London will be put into tier 2 lockdown on Saturday at midnight it was announced yesterday, which means a ban on household mixing indoors and discouraging people from travelling or using public transport. Health Secretary Matt Hancock told MPs this was due to an “exponential” growth in infections.
It’s not surprising that the Health Secretary has singled out rising cases as the key metric since the number of Covid hospitalisations in London was 51 on October 10th, with three deaths. That’s three out of nine million, or 0.00003%.
From Business Insider:
Speaking in Parliament on Thursday morning, the UK Health Secretary Matt Hancock said more localized restrictions were necessary in London and elsewhere to stop the “exponential” growth in infections.

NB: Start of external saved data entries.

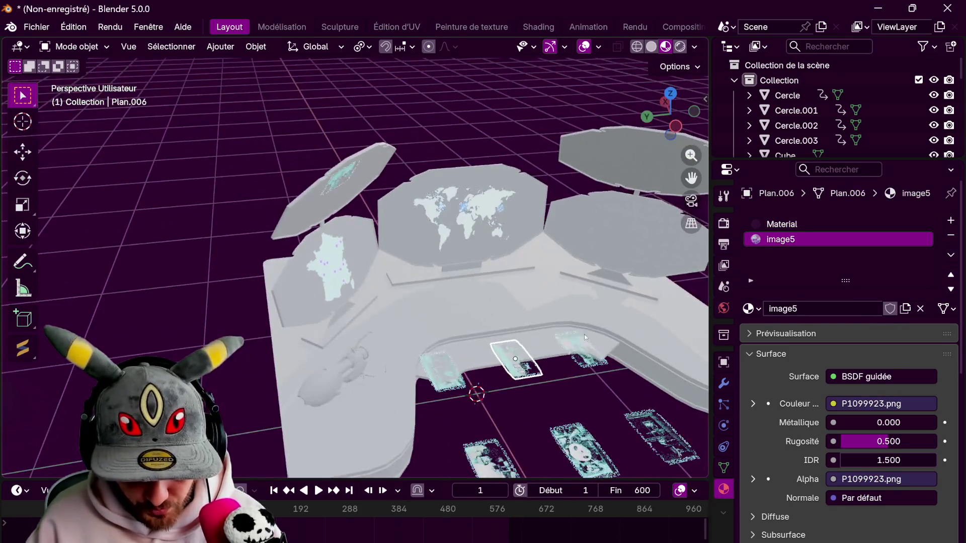
pyautogui.click(670, 94)
pyautogui.press('g')
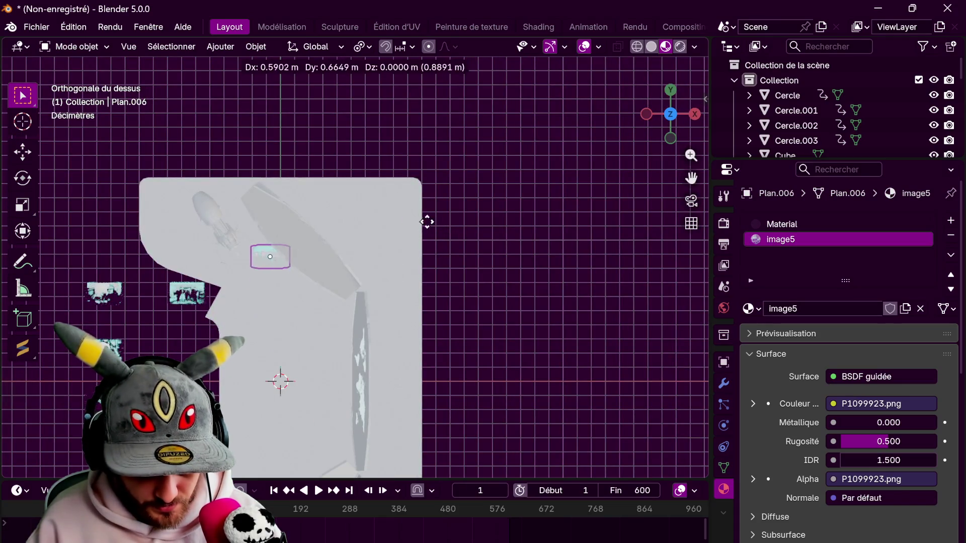
pyautogui.click(428, 217)
pyautogui.click(369, 325)
pyautogui.moveTo(369, 324)
pyautogui.mouseDown(button='middle')
pyautogui.moveTo(452, 285)
pyautogui.moveTo(466, 255)
pyautogui.mouseUp(button='middle')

“In London, infection rates are on a steep upward path, with the number of cases doubling every ten days,” Hancock said.
But are cases doubling every 10 days? Here’s the graph by specimen date.
https://lockdownsceptics.org/wp-content/uploads/2020/10/London-Cases-201015-1024x518.jpg
Looks to be peaking around October 8th, even allowing for the lag in reporting. The Mail has also spotted that it appears to be slowing down. Here’s further confirmation from GP data.
https://lockdownsceptics.org/wp-content/uploads/2020/10/RCGP201015-1024x422.png
What about Liverpool, placed in tier 3 on Wednesday? Here’s the graph by specimen date. Daily cases appear to have peaked around October 7th there, too.
https://lockdownsceptics.org/wp-content/uploads/2020/10/LiverpoolCases201015-1024x520.jpg
What about Madrid, the erstwhile “second wave capital” of Europe? Here is its hospital occupancy graph, in sustained decline.
https://lockdownsceptics.org/wp-content/uploads/2020/10/MadridHospitals201015.jpg
Despite the continuing accumulation of evidence that lockdowns aren’t needed to control the virus, the Government’s new best friend, the many-headed WHO, was calling for lockdowns again yesterday after a brief spell of discouraging them. Reuters has the details.
Urging governments to “step up” swiftly to contain a second wave of the coronavirus pandemic, the WHO’s European director Hans Kluge said the current situation was “more than ever, pandemic times for Europe”.
New infections are hitting 100,000 daily in Europe, and the region has just registered the highest weekly incidence of COVID-19 cases since the beginning of the pandemic, with almost 700,000 cases reported.
“The fall (autumn) and winter surge continues to unfold in Europe, with exponential increases in daily cases and matching percentage increases in daily deaths,” Kluge told an online media briefing.
“It’s time to step up. The message to governments is: don’t hold back with relatively small actions to avoid the painful damaging actions we saw in the first round (in March and April).”
Kluge’s been looking at some “reliable epidemiological models”, apparently.
“These models indicate that prolonged relaxing policies could propel – by January 2021 – daily mortality at levels four to five times higher than what we recorded in April,” he said.
But taking simple, swift tightening measures now – such as enforcing widespread mask-wearing and controlling social gatherings in public or private spaces – could save up to 281,000 lives by February across the 53 countries that make up the WHO European region, he added.
Kluge does not identify these models, so we do not know if they are published or peer reviewed. (Ferguson’s infamous March 16th model has still not been peer-reviewed). But it’s okay because Mr Kluge has seen them and he can assure us they are reliable. So on that solid scientific basis he is telling the world’s governments to take “swift tightening measures now” such as masks (for which the WHO admits there is no reliable evidence) and “controlling social gatherings”. Just like that. But do such measures work, are they necessary, and are they worth it? What does the actual data say? These questions, as always, go unanswered.